-- Opening Marker --
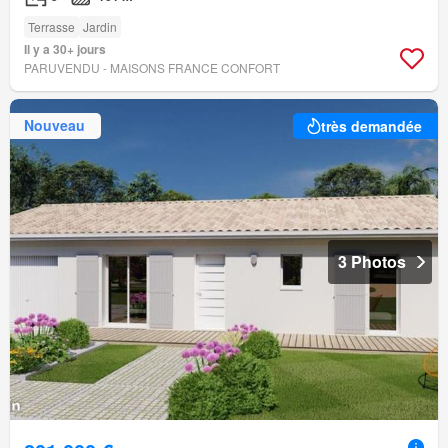
Terrasse
Jardin
Il y a 30+ jours
PARUVENDU - MAISONS FRANCE CONFORT
Nouveau
très demandée
3 Photos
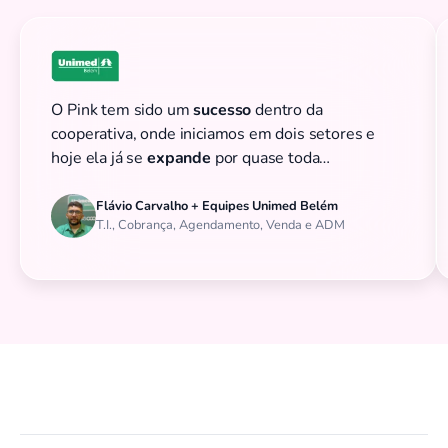
O Pink tem sido um
sucesso
dentro da
cooperativa, onde iniciamos em dois setores e
hoje ela já se
expande
por quase toda
cooperativa.
Flávio Carvalho + Equipes Unimed Belém
T.I., Cobrança, Agendamento, Venda e ADM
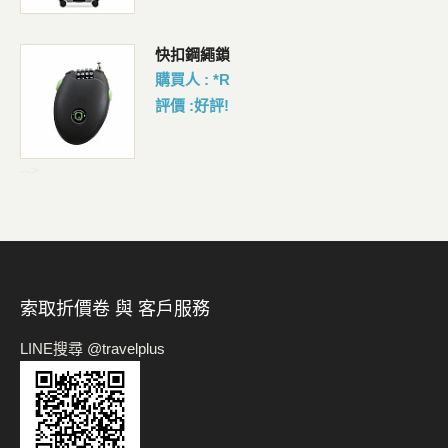
包
快扣鋼繩鎖
購買人 : *R
評價 :好評!
-->
索取折價卷 與 客戶服務
LINE搜尋 @travelplus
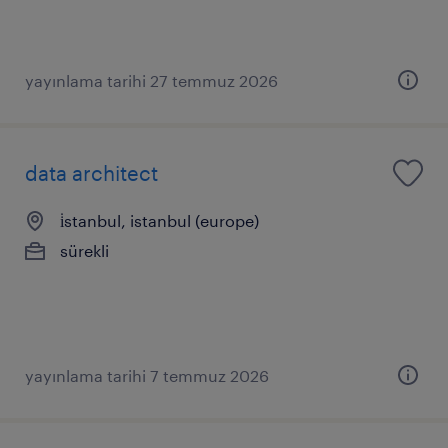
yayınlama tarihi 27 temmuz 2026
data architect
i̇stanbul, istanbul (europe)
sürekli
yayınlama tarihi 7 temmuz 2026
-- Closing Marker --
Write out every line of text from the rows above with nothing changed, and leave out the pictures.

Terrasse
Jardin
Il y a 30+ jours
PARUVENDU - MAISONS FRANCE CONFORT
Nouveau
très demandée
3 Photos
O Pink tem sido um
sucesso
dentro da
cooperativa, onde iniciamos em dois setores e
hoje ela já se
expande
por quase toda
cooperativa.
Flávio Carvalho + Equipes Unimed Belém
T.I., Cobrança, Agendamento, Venda e ADM
包
快扣鋼繩鎖
購買人 : *R
評價 :好評!
-->
索取折價卷 與 客戶服務
LINE搜尋 @travelplus
yayınlama tarihi 27 temmuz 2026
data architect
i̇stanbul, istanbul (europe)
sürekli
yayınlama tarihi 7 temmuz 2026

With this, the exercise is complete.